What Does This Mean for Our Work?
There is no question that the final rules are a step in the right direction. They provide an important tool—in some places, like many states that have not closed the coverage gap, the only tool—for addressing health and improving access to care for low- and moderate-income people and others facing high-cost care. And, they offer hospitals clarity and consistency on the federal level (states can go further than the federal rules and some have). As our health care system moves toward integrated care and capitated payment, the CHNA requirements provide a great opportunity for communities and hospitals to work together to achieve better outcomes.
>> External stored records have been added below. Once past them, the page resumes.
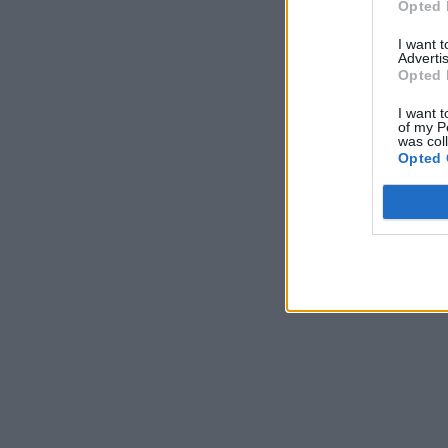
Opted 
I want 
Advertis
Opted 
I want t
of my P
was col
Opted 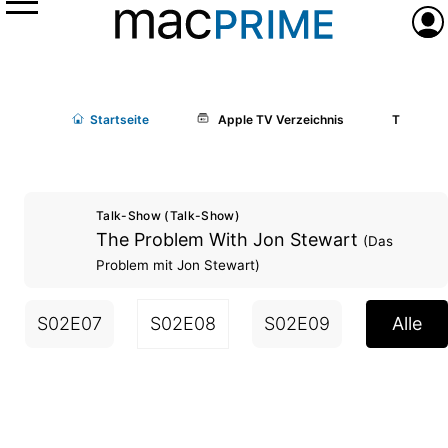
Menü
Anme
Start
seite
Apple TV Verzeichnis
The Prob
Talk-Show (Talk-Show)
The Problem With Jon Stewart
(Das
Problem mit Jon Stewart)
S02E07
S02E08
S02E09
S02E10
Alle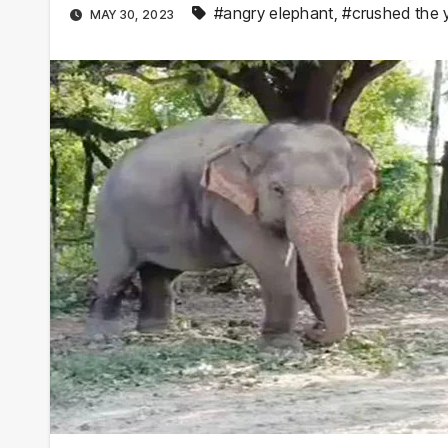
#angry elephant
,
#crushed the 
MAY 30, 2023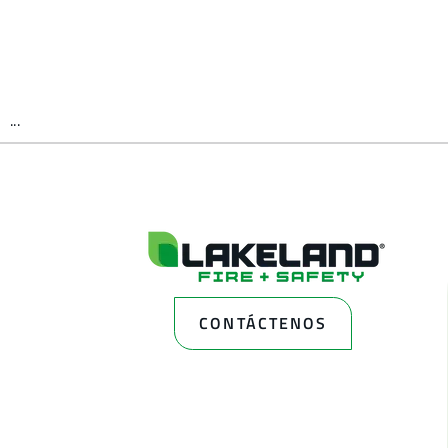
...
CONTÁCTENOS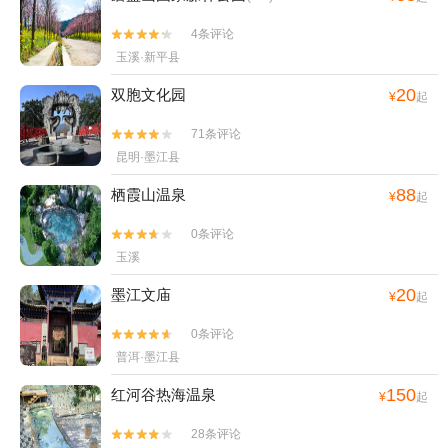
277条评论


普洱·墨江县
38
磨盘山国家森林公园
(4A)
¥
起
4条评论


玉溪·新平县
20
双胞文化园
¥
起
71条评论


昆明·墨江县
88
栖霞山温泉
¥
起
0条评论


玉溪
20
墨江文庙
¥
起
0条评论


普洱·墨江县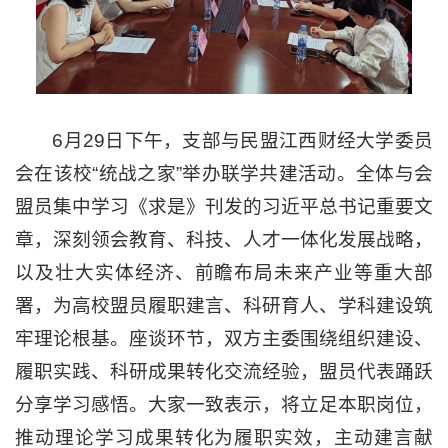
6月29日下午，支部与民盟江西财经大学委员
会在该校“统战之家”举办联学共建活动。全体与会
盟员集中学习《求是》刊发的习近平总书记重要文
章，深刻领会教育、科技、人才一体化发展战略，
以及壮大实体经济、前瞻布局未来产业等重大部
署，为高校盟员履职建言、科研育人、学科建设筑
牢理论根基。座谈环节，双方主委围绕组织建设、
履职实践、科研成果转化交流经验，盟员代表踊跃
分享学习感悟。大家一致表示，将立足本职岗位，
推动理论学习成果转化为履职实效，主动建言献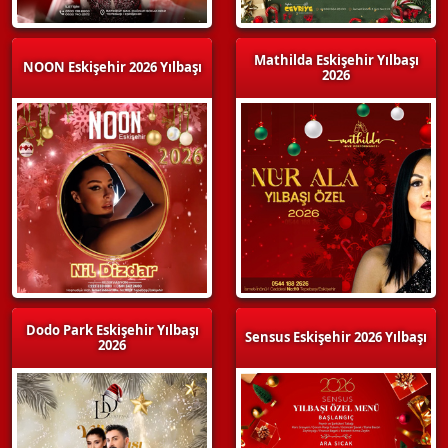
Mathilda Eskişehir Yılbaşı
NOON Eskişehir 2026 Yılbaşı
2026
Dodo Park Eskişehir Yılbaşı
Sensus Eskişehir 2026 Yılbaşı
2026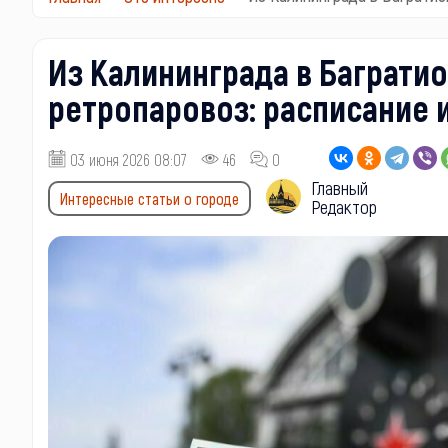
Из Калининграда в Баграти
ретропаровоз: расписание 
03 июня 2026 08:07
46
0
Главный
Интересные статьи о городе
Редактор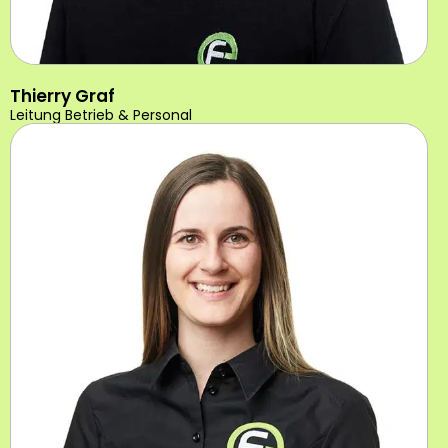
Thierry Graf
Leitung Betrieb & Personal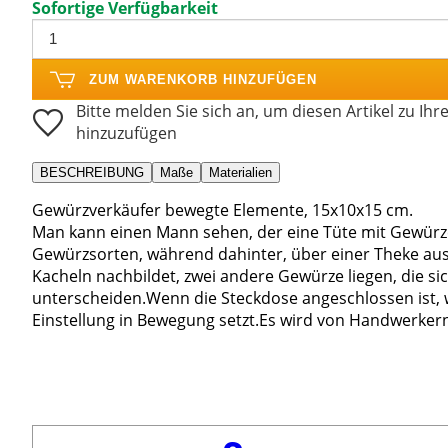
Sofortige Verfügbarkeit
ZUM WARENKORB HINZUFÜGEN
Bitte melden Sie sich an, um diesen Artikel zu Ihr
hinzuzufügen
BESCHREIBUNG
Maße
Materialien
Gewürzverkäufer bewegte Elemente, 15x10x15 cm.
Man kann einen Mann sehen, der eine Tüte mit Gewürzen
Gewürzsorten, während dahinter, über einer Theke aus 
Kacheln nachbildet, zwei andere Gewürze liegen, die si
unterscheiden.Wenn die Steckdose angeschlossen ist, w
Einstellung in Bewegung setzt.Es wird von Handwerkern i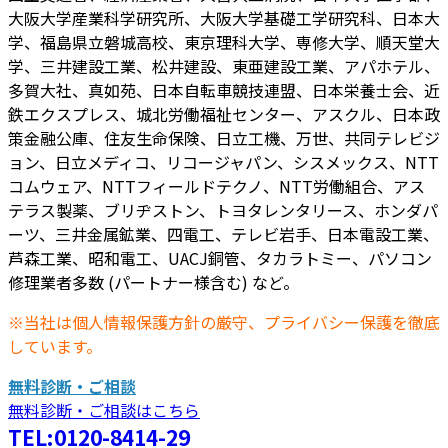
大阪大学産業科学研究所、大阪大学基礎工学研究科、日本大
学、福島県立磐城高校、東京理科大学、専修大学、順天堂大
学、三井建設工業、松井建設、東亜建設工業、アパホテル、
多賀大社、真如苑、日本自転車競技連盟、日本栄養士会、近
鉄エクスプレス、城北労働福祉センター、アスクル、日本政
策金融公庫、住友生命保険、日立工機、万世、共同テレビジ
ョン、日立メディコ、リコージャパン、シスメックス、NTT
コムウェア、NTTフィールドテクノ、NTT労働組合、アス
テラス製薬、ブリヂストン、トヨタレンタリース、ホンダパ
ーツ、三井金属鉱業、四電工、テレビ岩手、日本電設工業、
芦森工業、昭和電工、UACJ銅管、タカラトミー、パソコン
修理業者多数 (パートナー様含む) など。
※当社は個人情報保護方針の厳守、プライバシー保護を徹底
しています。
無料診断・ご相談
無料診断・ご相談はこちら
TEL:0120-8414-29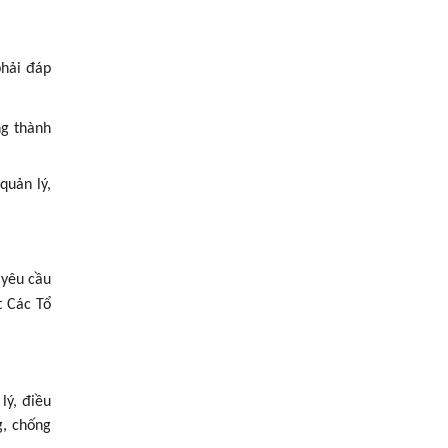
phải đáp
ng thành
quản lý,
 yêu cầu
t Các Tổ
ý, điều
g, chống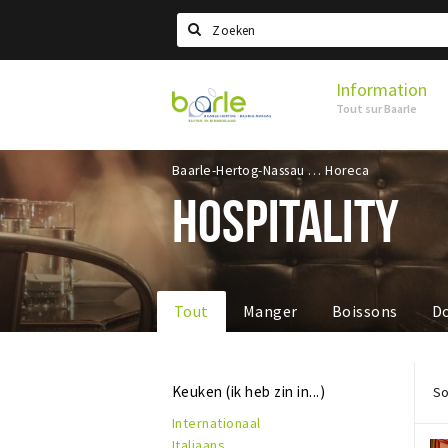
Search
Information
Visit
Tout sur Baarle
Baarle
Baarle-Hertog-Nassau
Horeca
HOSPITALITY
Tout
Manger
Boissons
D
Keuken (ik heb zin in...)
So
Internationaal
Italiaans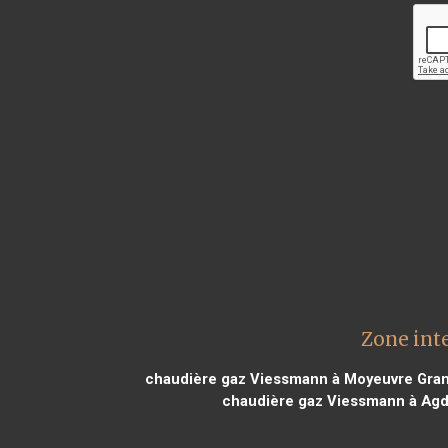
Zone int
chaudière gaz Viessmann à Moyeuvre Gra
chaudière gaz Viessmann à Agd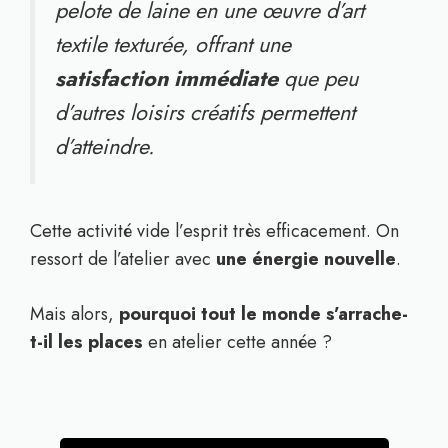
pelote de laine en une œuvre d’art
textile texturée, offrant une
satisfaction immédiate
que peu
d’autres loisirs créatifs permettent
d’atteindre.
Cette activité vide l’esprit très efficacement. On
ressort de l’atelier avec
une énergie nouvelle
.
Mais alors,
pourquoi tout le monde s’arrache-
t-il les places
en atelier cette année ?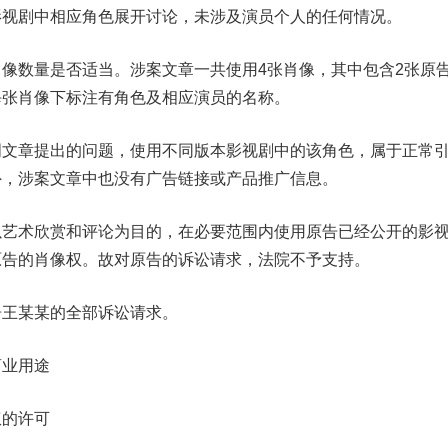
影视剧中相应角色展开讨论，未涉及演员个人的任何情况。
数量是否适当。涉案文章一共使用4张肖像，其中包含2张原
每张肖像下标注有角色及相应演员的名称。
章提出的问题，使用不同版本影视剧中的该角色，属于正常
外，涉案文章中也没有广告链接或产品推广信息。
术欣赏和评论为目的，在必要范围内使用原告已经公开的影
原告的肖像权。故对原告的诉讼请求，法院不予支持。
王某某的全部诉讼请求。
商业用途
权的许可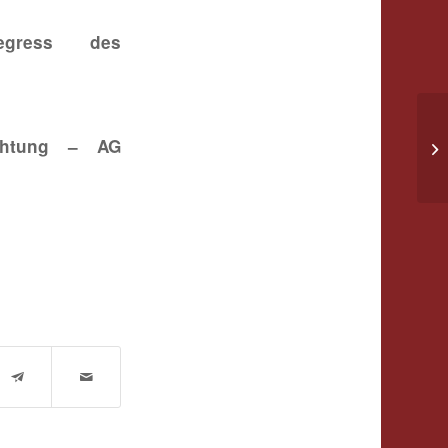
Regress des
Ne
achtung – AG
20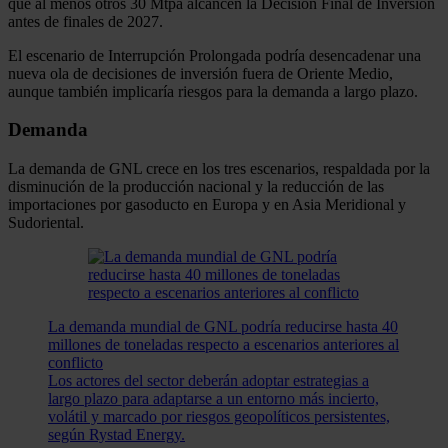
que al menos otros 30 Mtpa alcancen la Decisión Final de Inversión
antes de finales de 2027.
El escenario de Interrupción Prolongada podría desencadenar una
nueva ola de decisiones de inversión fuera de Oriente Medio,
aunque también implicaría riesgos para la demanda a largo plazo.
Demanda
La demanda de GNL crece en los tres escenarios, respaldada por la
disminución de la producción nacional y la reducción de las
importaciones por gasoducto en Europa y en Asia Meridional y
Sudoriental.
La demanda mundial de GNL podría reducirse hasta 40
millones de toneladas respecto a escenarios anteriores al
conflicto
Los actores del sector deberán adoptar estrategias a
largo plazo para adaptarse a un entorno más incierto,
volátil y marcado por riesgos geopolíticos persistentes,
según Rystad Energy.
On the financial front, hospitals can still choose to be miserly, but the new public reporting may dampen enthusiasm for the “old ways” of collecting.
Effectiveness will ultimately depend on hospitals making a good faith effort to comply with the spirit of the law, not just the letter. And that means advocates and community organizations must remain engaged with local hospitals, monitoring their compliance and taking advantage of opportunities to shape policy to meet local needs.
Patient-friendly billing practices don’t just help patients. Hospitals can benefit, too, from adopting better methods to collect.